Collected data:
*-*-*

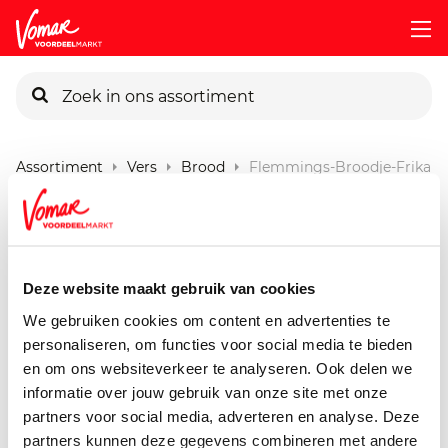
KIK-kaart
Assortiment
Vers
Brood
Flemmings-Broodje-Frikand
Pincode vergeten
Flemmings Broodje
Frikandel
Persoonlijk KIK-account
Deze website maakt gebruik van cookies
2 stuks
We gebruiken cookies om content en advertenties te
personaliseren, om functies voor social media te bieden
en om ons websiteverkeer te analyseren. Ook delen we
informatie over jouw gebruik van onze site met onze
partners voor social media, adverteren en analyse. Deze
partners kunnen deze gegevens combineren met andere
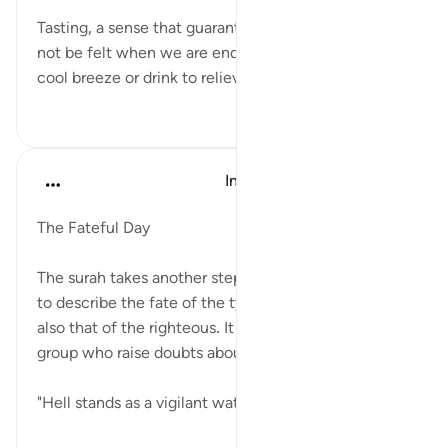
قبل ٨ سنوات
·
المراجع
آية ٢٤:٧٨
Tasting, a sense that guarantees reality for us, will
not be felt when we are enduring the Fire through
cool breeze or drink to relieve any punishment.
٠
٠
In the Shade of the Quran
قبل ٣١ أسبوعًا
·
المراجع
آية ٢١:٧٨-٣٠
The Fateful Day
The surah takes another step, beyond resurrection,
to describe the fate of the tyrant unbelievers and
also that of the righteous. It begins with the former
group who raise doubts about the fateful tiding:
"Hell stands as a vigilant watch guar...
عرض المزيد
٠
٠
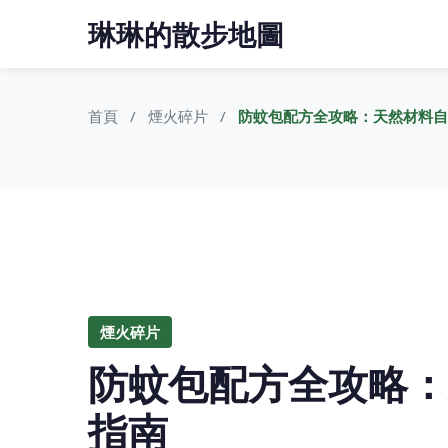
琳琳的散步地圖
首頁
煙火碎片
防蚊包配方全攻略：天然材料自
煙火碎片
防蚊包配方全攻略：
指南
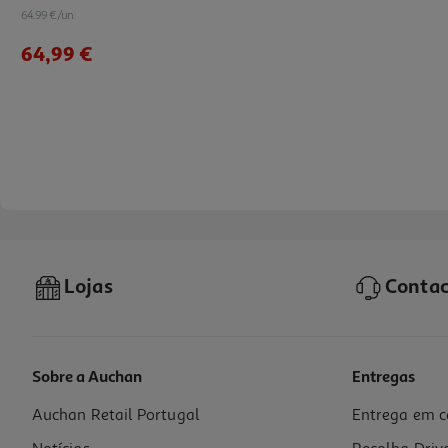
64.99 €/un
64,99 €
Lojas
Contac
Sobre a Auchan
Entregas
Auchan Retail Portugal
Entrega em c
Máquina De Café Expresso Manual De'longhi Stilosa Ec235.bk 1100 W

*-*-*

Exercise aim: Write down how many lines in the data contain "that". Add nothing else.

Solution to this exercise: 2